Skip to main content

Metric management

Introduction

In order to allow users to create their own testing probes and simplify the process of deploying them, there is a token protected API endpoint through which it can be done. In that way all the technicalities have been removed for the end user, and the monitoring team can obtain all the information they might need to set up the monitoring. This should speed up the process of deployment of new testing probes.

Submitting probe candidates

Probe candidates are submitted through the token protected API in tenant POEM.

POST /api/v2/probes/

Request headers

x-api-key: token
Accept: application/json

POST body

POST body should have the following format:

{
"name": "poem-probe",
"description": "A generic probe to check service status. The probe contacts the endpoint and infers from the response if the service is up and running.",
"docurl": "https://github.com/ARGOeu-Metrics/argo-probe-argo-servicestatus/blob/master/README.md",
"rpm": "argo-probe-argo-servicestatus-0.2.0-1.el7.noarch.rpm",
"yum_baseurl": "http://rpm-repo.argo.grnet.gr/ARGO/prod/centos7/",
"command": "/usr/libexec/argo/probes/argo-servicestatus/check_status.py -u <URL> -t 30",
"contact": "test@example.com"
}

Fields name, docurl, command and contact are mandatory. Field docurl should be a valid URL with probe documentation, so that the monitoring team knows what the probe actually does, and the contact field should be a valid email address, which is going to be used to send information on the progress of probe deployment.

The command field should contain the command with which to invoke the probe. The submitted probes should comply with the guidelines for monitoring probes. If the probe is invoked with endpoint-specific values (e.g. hostname, or URL like in the example here), it is useful to use angle brackets, so that it is easier for the monitoring team to understand that this is the endpoint-specific value. If there are any uncertainties, the monitoring team will contact the submitter using the email address provided in the contact field.

Instead of providing the .rpm package and YUM repo base URL, users may also provide a script with the tests, and the monitoring team will create a proper package. In that case, the POST data must have the following format:

{
"name": "poem-probe",
"description": "A generic probe to check service status. The probe contacts the endpoint and infers from the response if the service is up and running.",
"docurl": "https://github.com/ARGOeu-Metrics/argo-probe-argo-servicestatus/blob/master/README.md",
"script": "https://some.url.com/script",
"command": "check_status.py -u <URL> -t 30",
"contact": "test@example.com"
}

It is mandatory to provide either script field, or rpm and yum_baseurl field. It is also possible to provide only an .rpm package, in which case the rpm field must be a valid URL.

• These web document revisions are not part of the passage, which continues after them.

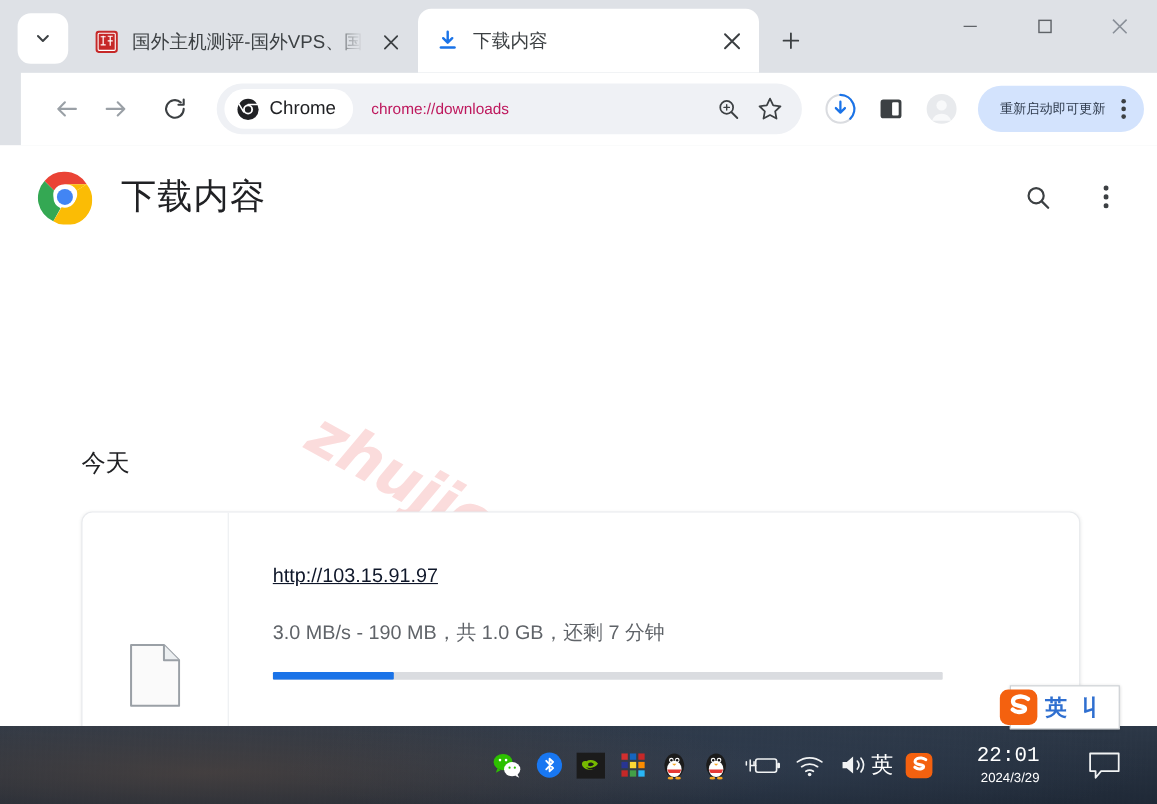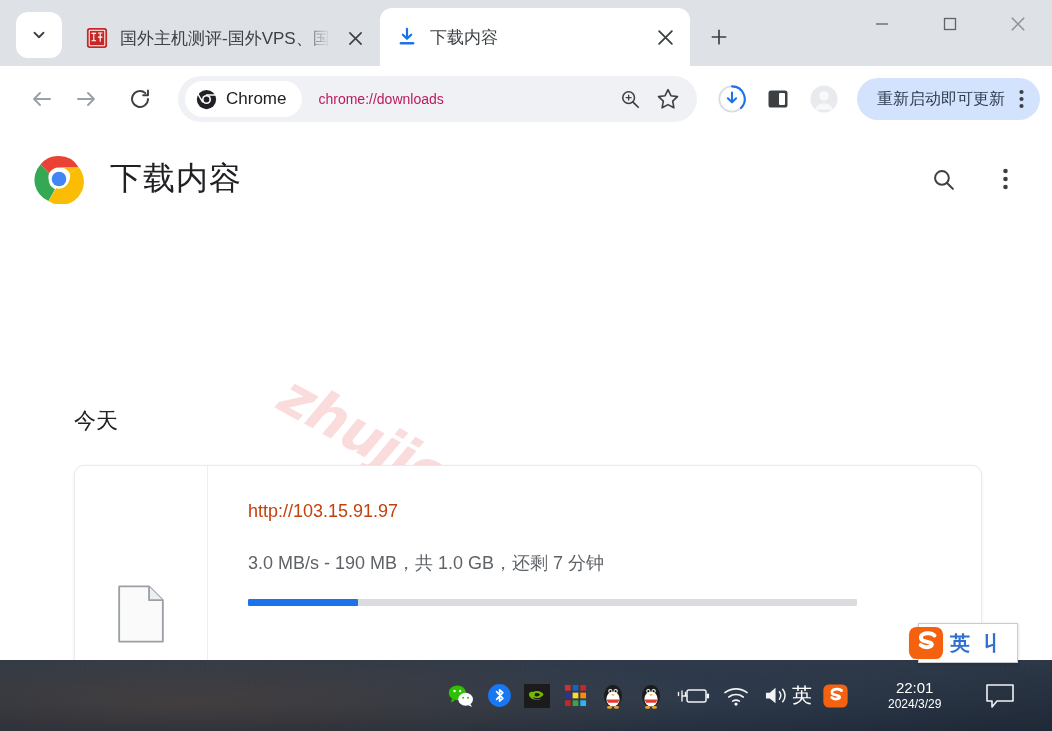--- a/index.html
+++ b/index.html
@@ -119,20 +119,21 @@
   }
 
   
   .toolbar {
     height: 66px;
     background: #fff;
     display: flex;
     align-items: center;
     padding: 0 12px 0 22px;
     gap: 4px;
+    margin-left: 19px;
   }
   .navbtn {
     width: 40px; height: 40px;
     display: flex; align-items: center; justify-content: center;
     border-radius: 50%;
     cursor: pointer;
     flex: none;
   }
   .omnibox {
     flex: 1;
@@ -188,21 +189,21 @@
     border-radius: 21px;
     display: flex;
     align-items: center;
     gap: 8px;
     padding: 0 10px 0 20px;
     margin-left: 8px;
     cursor: pointer;
     flex: none;
   }
   .update-pill .lbl {
-    font-size: 16px;
+    font-size: 12px;
     color: #2f3b4d;
     white-space: nowrap;
   }
 
   
   .page {
     height: 528px;
     background: #fff;
     position: relative;
     overflow: hidden;
@@ -285,22 +286,23 @@
     min-width: 0;
   }
   .dl-filename {
     font-size: 21px;
     font-weight: bold;
     color: #202124;
     letter-spacing: .1px;
   }
   .dl-url {
     font-size: 18px;
-    color: #c2410c;
-    margin-top: 6px;
+    color: #0f172a;
+    margin-top: 18px;
+    text-decoration: underline;
   }
   .dl-status {
     font-size: 18px;
     color: #5f6368;
     margin-top: 29px;
   }
   .progress-track {
     width: 609px;
     height: 7px;
     background: #dadce0;
@@ -380,21 +382,21 @@
     cursor: pointer;
     margin: 0 2px;
   }
   .clock {
     margin-left: 38px;
     color: #fff;
     text-align: center;
     line-height: 1.25;
     cursor: pointer;
   }
-  .clock .t { font-size: 15px; }
+  .clock .t { font-size: 19px; font-family: Liberation Mono, monospace; }
   .clock .d { font-size: 12px; text-align: right; }
   .notif {
     margin-left: 44px;
     width: 30px; height: 26px;
     cursor: pointer;
   }
 </style>
 </head>
 <body>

After successful submit of the probe candidate, the submitter will receive an email with the confirmation to the email address provided in the contact field.

Steps to probe deployment

Submitting

The first step is obviously submitting the probe to tenant POEM. After the probe candidate has been successfully submitted, the monitoring team is notified, and the candidate's status is set to submitted.

Processing

The monitoring team will review the submitted probe, make the necessary configurations in POEM, prepare a dedicated service type, and set its status to processing. The submitter will then be notified about the change of status. If there are any additional information necessary, the submitter will be contacted by the monitoring team. This step is necessary for proper testing of the probe in devel environment.

Testing

When the monitoring team has all the necessary information, the probe testing can start. The monitoring team will change the status of the probe candidate to testing, and the submitter will be notified about the change of status. At this point, they will also be provided with the URL to the monitoring UI where they can check the status of their probe. The probe will remain in testing for at least 3 days.

Deployment

If the probe test has been successful (the monitoring team is happy with the probe performance in the devel environment), the probe can be moved to production. If there were not any problems, there will be no additional action required from the submitter, and the probe's status will be set to deployed. The submitter will be informed of the deployment of the probe, and they will be provided with the new UI URL, this time pointing to the production status page of the probe.

Rejection

If during any of the steps described above the problems have been identified which could not be mitigated, the probe candidate's status will be set to rejected, and it will not be deployed to production. The submitter will be notified about the status change, and provided with a detailed explanation.